Seizing The Unseizable
By: John R. Varley
An Ontario Court of Appeal has upheld provisions of pension legislation that pensions are immune from creditor seizure, even in the circumstance of an over-riding family law imperative. John R. Varley, of Pallett Valo, LLP, reports on Hooper v. Hooper and what it means for pension plan administrators.
Marriage breakdowns can become viciously contentious, and pension plan administrators and their advisors are often caught in the cross-fire.
Imagine being served with an Application brought by a former spouse for an Order seeking not only that 50 per cent of a retired plan member’s benefit be diverted to her for Family Law Act spousal and child support, but also that the remaining 50 per cent be paid directly to her because the retiree has welched on his obligations under an asset equalization order.
You know that in the normal situation the legislation puts a 50 per cent cap on marriage breakdown execution against benefits in pay. You note that the equalization order did not divide the pension entitlement asset or direct that the equalization payment be made from it. Surely she is over-reaching and you can simply ignore the Application, confident that she will not succeed.
But the Application also sets out facts which are bound to appeal to anyone’s sense of equity and fairness. The plan member was only in pension pay because he had taken voluntary early retirement with a view to reducing his income and creating a basis upon which to ask the Court to reduce his support obligations and negate his support payment arrears.
As well, though a prior Order had mandated him to pay over his severance entitlements for application against his equalization obligations, he did not do so. Indeed, after one initial equalization payment, he has consistently refused to make a single further contribution.
In the meantime (despite her having obtained a Family Law Responsibility Office garnishment), the support arrears continued to build up, and his former wife (being totally disabled) was scraping by on CPP disability benefits.
A heart-rending set of facts indeed, and those facts persuaded the Motions Court judge both to deny the former husband’s request for a reduction in his support obligation, and to appoint the former wife as an equitable receiver with rights to collect the second 50 per cent of the pension benefit, for application against the equalization obligation.
Should the plan administrator comply with that Court Order when it is served?

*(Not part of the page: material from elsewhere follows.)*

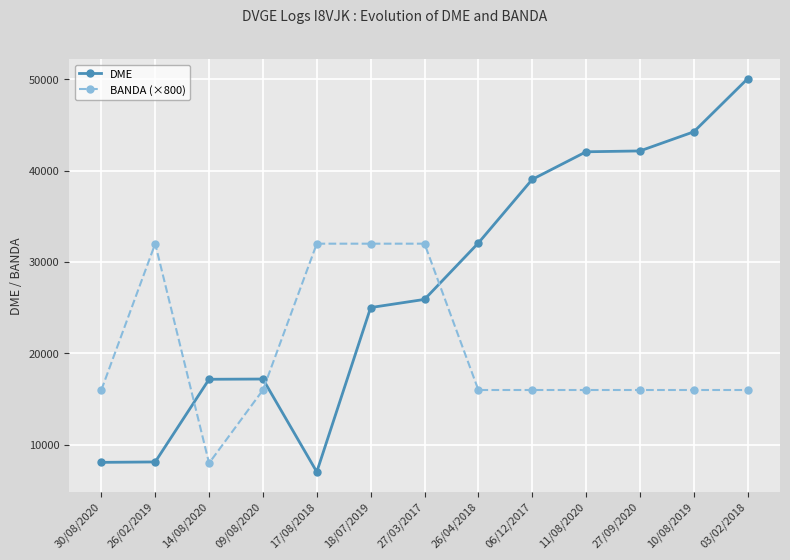

What is the label of the 3rd point from the right?

27/09/2020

What right does it have to question the Court’s interpretation of the Act, or to question the propriety of the Court’s receivership appointment? What duty does the plan administrator have to the former wife, or to its pensioner?
In this case, the Ontario Pension Board decided that its primary duty was to its former member, and to the integrity of the statutory scheme. It had no objection to the garnishment and to payment over to her of the full permissible 50 per cent. But on the facts as to the structuring of the equalization obligations here, it could not support a request that 100 per cent of the pension be diverted to her. It intervened on the hearing to say so. The Ontario Court of Appeal’s decision was recently reported as Hooper v. Hooper (2002) 59 O.R. (3d) 787.

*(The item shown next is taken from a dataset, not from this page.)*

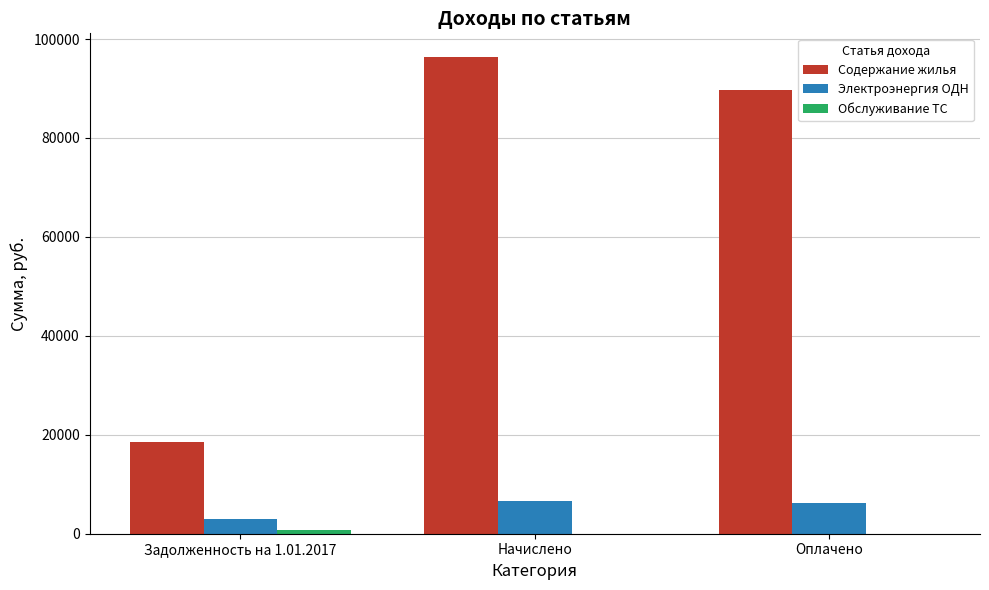

What is the approximate value of Электроэнергия ОДН at Оплачено?

6145.1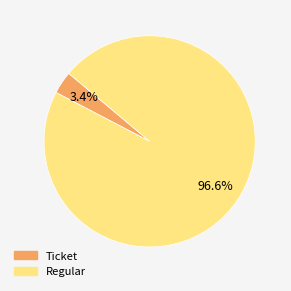

To the nearest percent, what is the difference between the largest and smallest slice percentages?

93%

In a unanimous and fully-reasoned decision, the Court reversed the original judgment. The relevant pension legislation clearly set out that pensions were to be immune from creditor seizure. Even in the circumstance of an over-riding family law imperative, the pension preservation purpose of the PBA dictated a 50 per cent limit on seizeability for support order obligations, and did not authorize enforcement for the equalization obligations.
The Court, therefore, concluded that the appointment of an equitable receiver to collect the second 50 per cent did not meet the ‘just and convenient’test set out in the Courts of Justice Act. It could not be ‘just and convenient’ to appoint an equitable receiver to achieve a result which directly conflicted with the governing pension legislation.
The Court went on to cast doubt in general on the use of the equitable receiver where, as here, the plan administrator was already complying to the extent the law allowed. Such an appointment simply added unnecessary and additional expense and complexity. The device should not have been used and the Court set the entire appointment aside.
Helpful though that result may be, it does not end the debate.
The Court was careful to note that if the equalization award had been directly against the pension assets, the legislation may not have prohibited a ‘stacking’ of 50 per cent for support on top of 50 per cent for equalization.
As well, the Court expressed doubts on the propriety of the legislative constraints on accessing pension benefits to satisfy family property splits, and signaled that there could “undoubtedly” be cases where the equities between the parties may best be served by providing this access.
Thus, the debate continues. Former spouses will still be advised by knowledgeable counsel to continue to reach for more than 50 per cent. Plan administrators will still need to take case-by-case legal advice to know whether they should accede (pleasing the spouse but breaching a duty to the former member) or resist (adhering to its duty to the former member, but possibly earning a lawsuit from the disappointed spouse).
Perhaps it’s time our legislators spent a minute on the Court of Appeal’s plea for clarity in this messy area of the law.
John R. Varley is senior counsel at Pallett Valo, LLP.